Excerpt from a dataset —

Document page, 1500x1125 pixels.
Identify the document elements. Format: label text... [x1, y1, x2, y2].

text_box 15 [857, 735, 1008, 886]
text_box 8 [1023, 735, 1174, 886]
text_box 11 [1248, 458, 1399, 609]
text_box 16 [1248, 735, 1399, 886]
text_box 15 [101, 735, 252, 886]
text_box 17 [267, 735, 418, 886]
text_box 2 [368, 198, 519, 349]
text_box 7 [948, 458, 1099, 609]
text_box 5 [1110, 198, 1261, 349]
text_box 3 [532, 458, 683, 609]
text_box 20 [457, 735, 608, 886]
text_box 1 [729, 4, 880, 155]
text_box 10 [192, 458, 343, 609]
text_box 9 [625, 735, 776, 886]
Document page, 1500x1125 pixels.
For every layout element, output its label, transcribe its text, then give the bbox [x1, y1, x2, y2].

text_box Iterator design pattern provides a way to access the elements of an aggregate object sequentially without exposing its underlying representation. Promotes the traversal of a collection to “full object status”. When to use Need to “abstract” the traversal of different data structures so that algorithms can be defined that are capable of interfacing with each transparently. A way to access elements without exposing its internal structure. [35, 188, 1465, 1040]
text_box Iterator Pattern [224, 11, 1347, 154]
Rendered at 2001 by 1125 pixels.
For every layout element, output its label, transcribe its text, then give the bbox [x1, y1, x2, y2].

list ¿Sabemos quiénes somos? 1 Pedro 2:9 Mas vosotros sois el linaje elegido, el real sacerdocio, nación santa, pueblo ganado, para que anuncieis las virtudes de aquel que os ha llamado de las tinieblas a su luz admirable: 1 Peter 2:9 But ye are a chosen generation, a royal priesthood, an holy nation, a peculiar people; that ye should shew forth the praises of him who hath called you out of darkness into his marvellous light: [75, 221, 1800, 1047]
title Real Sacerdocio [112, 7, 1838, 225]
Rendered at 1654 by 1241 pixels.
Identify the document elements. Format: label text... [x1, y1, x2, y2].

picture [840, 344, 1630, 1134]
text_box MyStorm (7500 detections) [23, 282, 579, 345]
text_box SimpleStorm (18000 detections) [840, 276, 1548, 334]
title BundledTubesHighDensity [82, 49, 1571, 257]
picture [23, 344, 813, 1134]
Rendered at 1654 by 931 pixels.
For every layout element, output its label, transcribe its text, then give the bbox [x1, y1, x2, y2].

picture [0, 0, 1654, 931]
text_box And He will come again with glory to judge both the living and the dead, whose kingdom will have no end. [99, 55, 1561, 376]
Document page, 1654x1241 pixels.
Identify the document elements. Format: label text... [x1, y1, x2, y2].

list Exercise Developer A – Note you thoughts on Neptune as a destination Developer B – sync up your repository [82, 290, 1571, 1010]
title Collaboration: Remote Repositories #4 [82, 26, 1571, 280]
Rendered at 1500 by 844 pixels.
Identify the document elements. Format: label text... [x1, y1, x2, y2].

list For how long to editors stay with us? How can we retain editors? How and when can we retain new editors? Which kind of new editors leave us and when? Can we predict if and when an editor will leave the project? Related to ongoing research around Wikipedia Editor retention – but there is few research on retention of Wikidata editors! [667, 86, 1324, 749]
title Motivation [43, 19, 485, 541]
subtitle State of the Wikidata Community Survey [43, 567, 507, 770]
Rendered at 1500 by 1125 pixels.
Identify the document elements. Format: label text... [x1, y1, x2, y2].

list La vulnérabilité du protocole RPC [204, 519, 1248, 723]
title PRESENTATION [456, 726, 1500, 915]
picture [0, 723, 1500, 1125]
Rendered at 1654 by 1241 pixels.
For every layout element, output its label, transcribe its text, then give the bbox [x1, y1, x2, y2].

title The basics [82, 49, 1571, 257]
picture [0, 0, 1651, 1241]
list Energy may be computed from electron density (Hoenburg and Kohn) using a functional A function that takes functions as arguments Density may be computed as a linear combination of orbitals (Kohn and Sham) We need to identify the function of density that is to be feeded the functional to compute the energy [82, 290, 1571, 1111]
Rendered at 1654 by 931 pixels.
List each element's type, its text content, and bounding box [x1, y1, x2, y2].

Instruction — Pull out every line of the entries above that contains the word "each". Matching is case-sensitive.

Output for this exercise —
text_box Iterator design pattern provides a way to access the elements of an aggregate object sequentially without exposing its underlying representation. Promotes the traversal of a collection to “full object status”. When to use Need to “abstract” the traversal of different data structures so that algorithms can be defined that are capable of interfacing with each transparently. A way to access elements without exposing its internal structure. [35, 188, 1465, 1040]
List each element's type, its text content, and bounding box [x1, y1, x2, y2].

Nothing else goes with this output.